↓

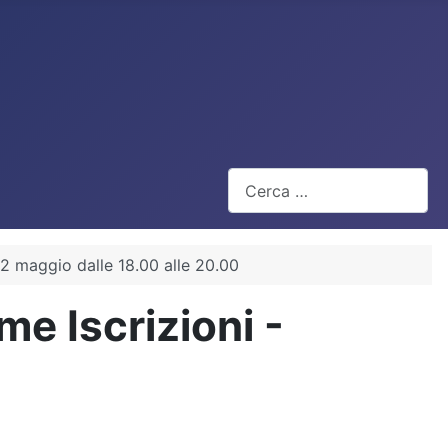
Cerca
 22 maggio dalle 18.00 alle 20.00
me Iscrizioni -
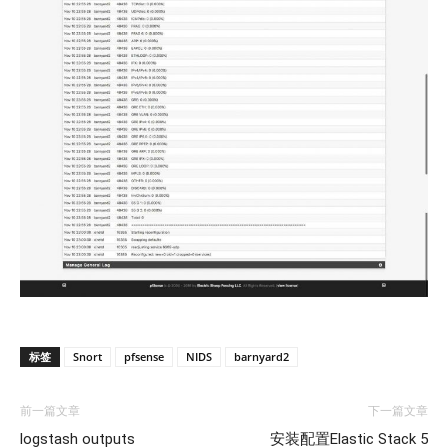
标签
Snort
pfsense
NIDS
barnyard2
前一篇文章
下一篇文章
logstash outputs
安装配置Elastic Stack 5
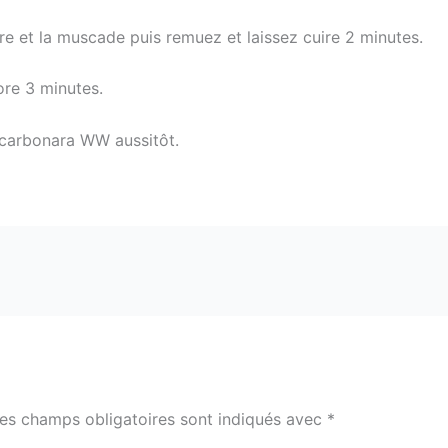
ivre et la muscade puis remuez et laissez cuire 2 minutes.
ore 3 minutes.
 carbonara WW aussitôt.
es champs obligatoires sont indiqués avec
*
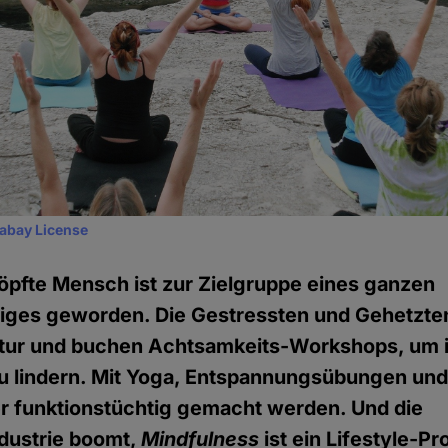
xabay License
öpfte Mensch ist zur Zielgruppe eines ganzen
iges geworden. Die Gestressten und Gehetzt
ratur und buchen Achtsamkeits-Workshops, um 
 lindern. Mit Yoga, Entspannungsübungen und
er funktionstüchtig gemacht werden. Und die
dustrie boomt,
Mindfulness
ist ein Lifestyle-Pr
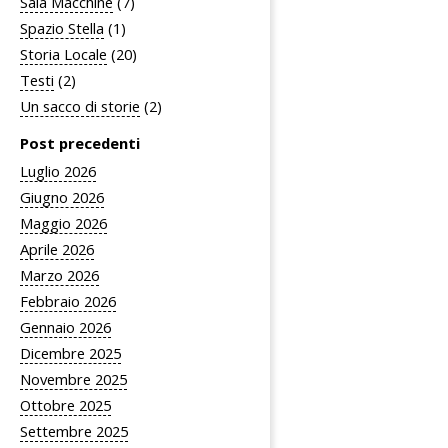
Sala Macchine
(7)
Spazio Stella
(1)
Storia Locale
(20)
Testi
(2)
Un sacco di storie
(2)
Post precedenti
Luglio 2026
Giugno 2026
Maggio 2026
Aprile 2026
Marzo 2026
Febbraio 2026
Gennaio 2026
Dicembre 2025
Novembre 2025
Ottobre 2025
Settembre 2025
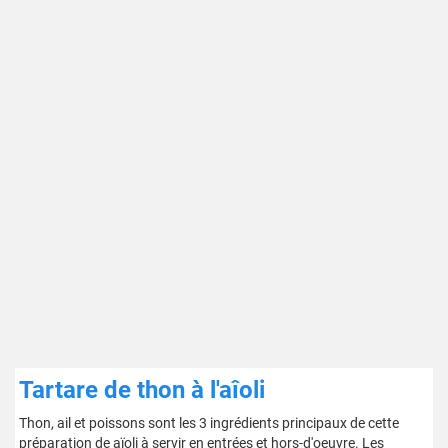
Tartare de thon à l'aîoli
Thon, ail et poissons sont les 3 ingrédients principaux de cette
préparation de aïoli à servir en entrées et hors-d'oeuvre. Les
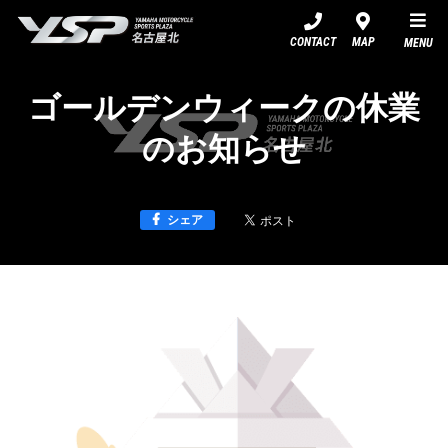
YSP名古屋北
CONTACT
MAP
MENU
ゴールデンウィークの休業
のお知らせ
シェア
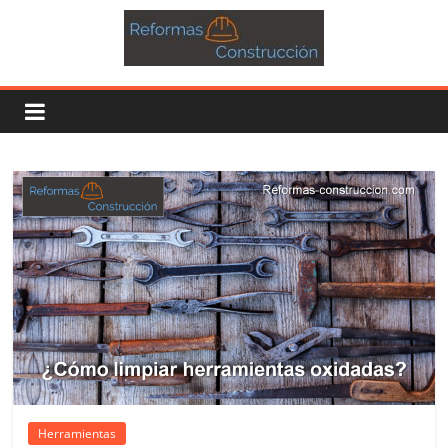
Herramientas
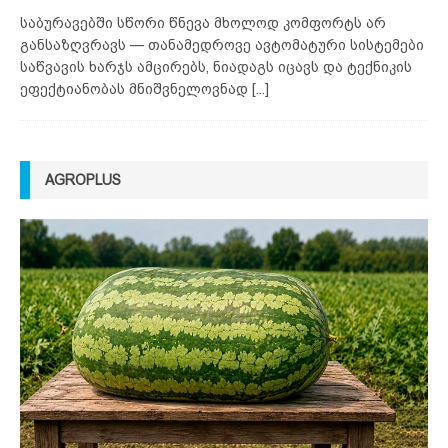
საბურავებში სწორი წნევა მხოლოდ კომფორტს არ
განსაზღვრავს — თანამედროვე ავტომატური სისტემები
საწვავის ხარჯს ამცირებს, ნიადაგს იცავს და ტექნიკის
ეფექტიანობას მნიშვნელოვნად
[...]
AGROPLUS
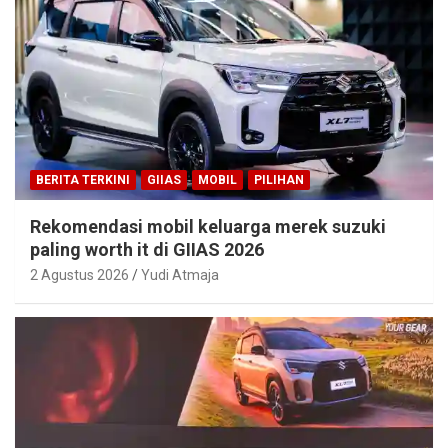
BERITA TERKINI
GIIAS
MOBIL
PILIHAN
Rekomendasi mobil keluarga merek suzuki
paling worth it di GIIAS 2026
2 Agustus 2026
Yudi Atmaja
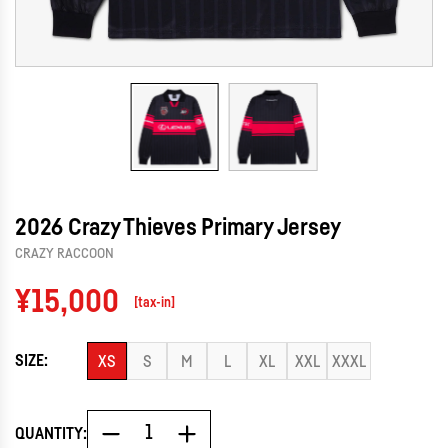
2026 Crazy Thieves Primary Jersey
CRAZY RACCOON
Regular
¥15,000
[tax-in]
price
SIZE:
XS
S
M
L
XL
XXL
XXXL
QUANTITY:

↑

[DIRECTIONS FOR THIS TASK]: Leave the pictures out and return the rest of the material exactly.

[WRITTEN ANSWER]:
Cerca
 22 maggio dalle 18.00 alle 20.00
me Iscrizioni -
标签
Snort
pfsense
NIDS
barnyard2
前一篇文章
下一篇文章
logstash outputs
安装配置Elastic Stack 5
ivre et la muscade puis remuez et laissez cuire 2 minutes.
ore 3 minutes.
 carbonara WW aussitôt.
es champs obligatoires sont indiqués avec
*
xabay License
öpfte Mensch ist zur Zielgruppe eines ganzen
iges geworden. Die Gestressten und Gehetzt
ratur und buchen Achtsamkeits-Workshops, um 
 lindern. Mit Yoga, Entspannungsübungen und
er funktionstüchtig gemacht werden. Und die
dustrie boomt,
Mindfulness
ist ein Lifestyle-Pr
Sala Macchine
(7)
Spazio Stella
(1)
Storia Locale
(20)
Testi
(2)
Un sacco di storie
(2)
Post precedenti
Luglio 2026
Giugno 2026
Maggio 2026
Aprile 2026
Marzo 2026
Febbraio 2026
Gennaio 2026
Dicembre 2025
Novembre 2025
Ottobre 2025
Settembre 2025
Tartare de thon à l'aîoli
Thon, ail et poissons sont les 3 ingrédients principaux de cette
préparation de aïoli à servir en entrées et hors-d'oeuvre. Les
YSP名古屋北
CONTACT
MAP
MENU
ゴールデンウィークの休業
のお知らせ
シェア
Herramientas
საბურავებში სწორი წნევა მხოლოდ კომფორტს არ
განსაზღვრავს — თანამედროვე ავტომატური სისტემები
საწვავის ხარჯს ამცირებს, ნიადაგს იცავს და ტექნიკის
ეფექტიანობას მნიშვნელოვნად
[...]
AGROPLUS
BERITA TERKINI
GIIAS
MOBIL
PILIHAN
Rekomendasi mobil keluarga merek suzuki
paling worth it di GIIAS 2026
2 Agustus 2026
Yudi Atmaja
2026 Crazy Thieves Primary Jersey
CRAZY RACCOON
Regular
¥15,000
[tax-in]
price
SIZE:
XS
S
M
L
XL
XXL
XXXL
QUANTITY:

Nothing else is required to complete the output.